If $x=1$ then $y=z$ and $y+z=1$ hence $x=y=z=1$ in which case we have $s=3$. Similarly if $y=1$ or $z=1$ we get $s=3$. From now on we consider $x,y,z \neq 1$. This also gives $x \neq y \neq z \neq x$. Solving the first expression $x=\frac{2z-y}{z}$ then plugging this in to the second two gives: $$y+\frac{z^2}{2z-y}=2 \Rightarrow (2z-y)y+z^2=2(2z-y)$$$$z+\frac{2z-y}{yz}=2 \Rightarrow yz^2+2z-y=2yz \Rightarrow y=-\frac{2z}{z^2-2z-1}$$Plugging the latter in to the former and simplifying gives: $$\frac{z^2 (z^4-8z^3+14z^2-7)}{(z^2-2z-1)^2}=0 \Rightarrow z^4-8z^3+14z^2-7=0$$As we can't have $z=0$ this reduces to: $$0=z^4-8z^3+14z^2-7=(z-1)(z^3-7z^2+7z+7) \Rightarrow z^3-7z^2+7z+7=0$$as $z \neq 1$. But by cyclic symmetry, $x,y$ also satisfy this cubic and as $x,y,z$ are distinct they are precisely the $3$ roots of the above cubic (if the expression holds). In this case by Vieta formula $s=7$. We've now covered all cases so $s=3$ or $s=7$

Note that we can derive that $(x,y,z)=(1,1,1)$ or a cyclic permutation of $\left(4\cos\frac{2\pi}{7}+3,4\cos\frac{4\pi}{7}+3,4\cos\frac{6\pi}{7}+3\right)$. The former gives $S=3$ and the latter gives $S=7$.

Another soltution: In the beginning, we prove that $x+y+z=xy+yz+zx=s$ just like above.
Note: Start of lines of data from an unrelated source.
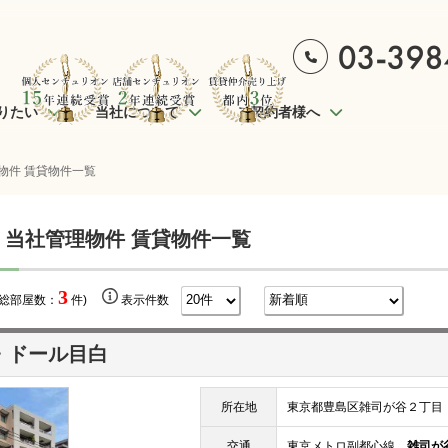
りたい
当社について
ご契約者様へ
物件 賃貸物件一覧
 当社管理物件 賃貸物件一覧
3
(総部屋数：
件)
表示件数
・ドール目白
所在地
東京都豊島区雑司が谷２丁目
交通
東京メトロ副都心線
雑司が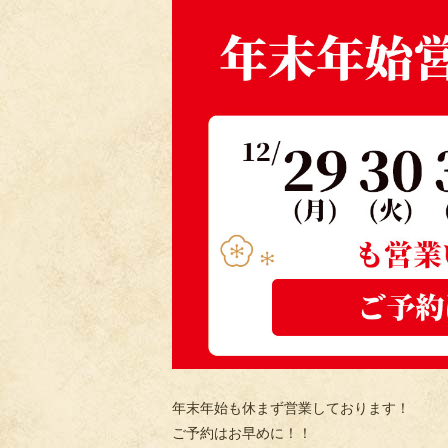
年末年始も休まず営業しております！
ご予約はお早めに！！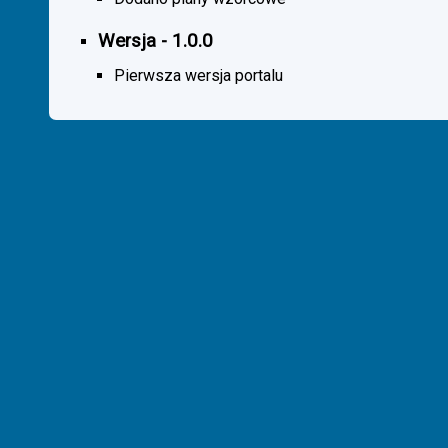
Wersja - 1.0.0
Pierwsza wersja portalu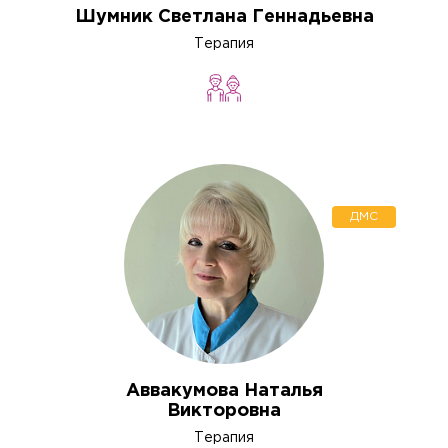
Шумник Светлана Геннадьевна
Терапия
ДМС
Аввакумова Наталья
Викторовна
Терапия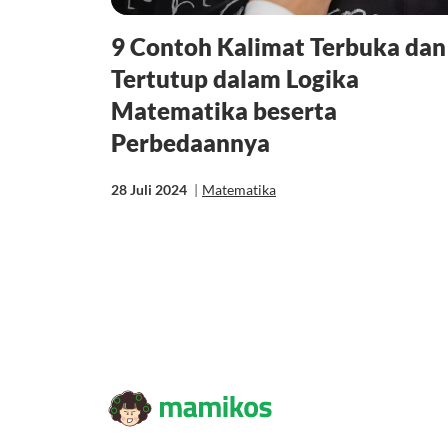
9 Contoh Kalimat Terbuka dan
Tertutup dalam Logika
Matematika beserta
Perbedaannya
28 Juli 2024
|
Matematika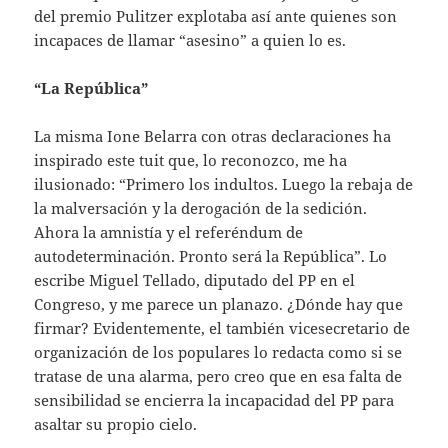
del premio Pulitzer explotaba así ante quienes son
incapaces de llamar “asesino” a quien lo es.
“La República”
La misma Ione Belarra con otras declaraciones ha
inspirado este tuit que, lo reconozco, me ha
ilusionado: “Primero los indultos. Luego la rebaja de
la malversación y la derogación de la sedición.
Ahora la amnistía y el referéndum de
autodeterminación. Pronto será la República”. Lo
escribe Miguel Tellado, diputado del PP en el
Congreso, y me parece un planazo. ¿Dónde hay que
firmar? Evidentemente, el también vicesecretario de
organización de los populares lo redacta como si se
tratase de una alarma, pero creo que en esa falta de
sensibilidad se encierra la incapacidad del PP para
asaltar su propio cielo.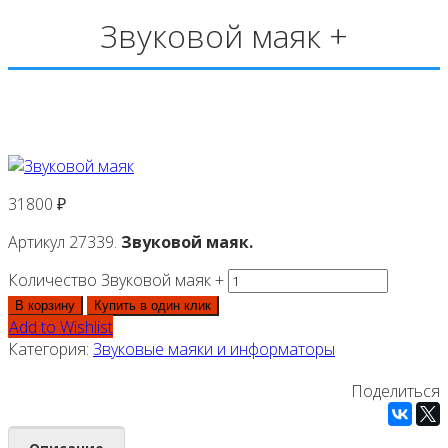
Звуковой маяк +
31800
₽
Артикул 27339.
Звуковой маяк.
Количество Звуковой маяк +
В корзину
Купить в один клик
Add to Wishlist
Категория:
Звуковые маяки и информаторы
Поделиться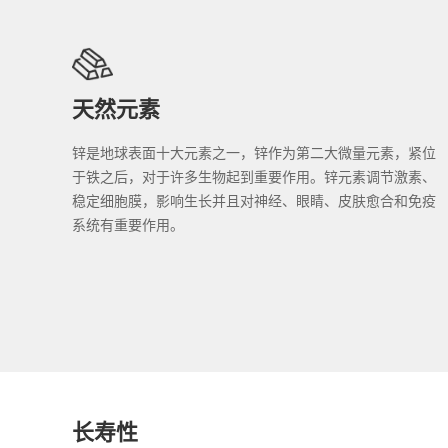
天然元素
锌是地球表面十大元素之一，锌作为第二大微量元素，紧位
于铁之后，对于许多生物起到重要作用。锌元素调节激素、
稳定细胞膜，影响生长并且对神经、眼睛、皮肤愈合和免疫
系统有重要作用。
长寿性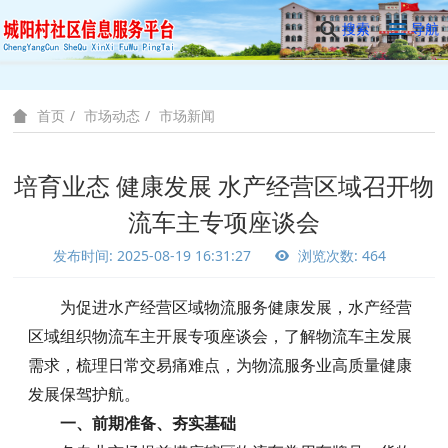
搜索
导航
市场动态
市场新闻
首页
培育业态 健康发展 水产经营区域召开物
流车主专项座谈会
发布时间: 2025-08-19 16:31:27
浏览次数: 464
为促进水产经营区域物流服务健康发展，水产经营
区域组织物流车主开展专项座谈会，了解物流车主发展
需求，梳理日常交易痛难点，为物流服务业高质量健康
发展保驾护航。
一、前期准备、夯实基础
Then, we transform the $3$ equations and multiply: $$y=z(2-x)$$$$z=x(2-y)$$$$x=y(2-z)$$$$(2-x)(2-y)(2-z)=1 \Longleftrightarrow$$$$8-4(x+y+z)+2(xy+yz+zx)-xyz=1$$$$\Longleftrightarrow xyz=7-2s$$Note that $x, y, z \neq{0}$, so $x, y, z \neq{2}$. Now, multiplying the equations as rewritten by @above with $y$, $z$, $x$ respectively and summing gives: $$xyz+y^2=2zy$$$$xyz+z^2=2xz$$$$xyz+x^2=2yx$$$$3xyz+x^2+y^2+z^2=2(xy+yz+zx) \Longleftrightarrow$$$$3(7-2s)+(x+y+z)^2-2(xy+yz+zx)=2(xy+yz+zx) \Longleftrightarrow$$$$21-6s+s^2-2s=2s \Longleftrightarrow$$$$s^2-10s+21=0 \Longleftrightarrow$$$s=3$ or $s=7$, as desired.

Here is my solution: Ideally, we wish to show that $T\coloneqq s^2-10s+21=(s-3)(s-7)=0$. Expanded, this is \[T=x^2+y^2+z^2+2(xy+yz+zx)-10(x+y+z)+21\]Multiplying each equation by its denominator, we get $zx+y=2z$ and its symmetric expressions. Adding them up gives \[xy+yz+zx=x+y+z\]Multiplying all together yields \[x^2+y^2+z^2+\frac{zx}{y}+\frac{xy}{z}+\frac{yz}{x}+xyz=7\]Note that $\frac xy=2-z$ (also symmetricaly for the others). Plugging this in and canceling, we see \[2(x+y+z)+xyz=7.\]We can get a hold of $xyz$ by multipying the first expressions by $yz$ to get $xyz+y^2=2yz$. Adding this symmetrically up gives us \[3xyz+(x^2+y^2+z^2)=2(xy+yz+zx)\Longleftrightarrow xyz=\frac{2(xy+yz+zx)-(x^2+y^2+z^2)}{3}\]Plugging this into the previous expression and multiplying by $3$ gives \[6(x+y+z)+2(xy+yz+zx)-(x^2+y^2+z^2)=21\]Multiplying by $-1$ yields \[x^2+y^2+z^2-6(x+y+z)-2(xy+yz+zx)+21=0\]Finally, adding and subtracting $2(xy+yz+zx)$ on the LHS and using $xy+yz+zx=x+y+z$ gives \[(x+y+z)^2-10(x+y+z)+21=0,\]as desired.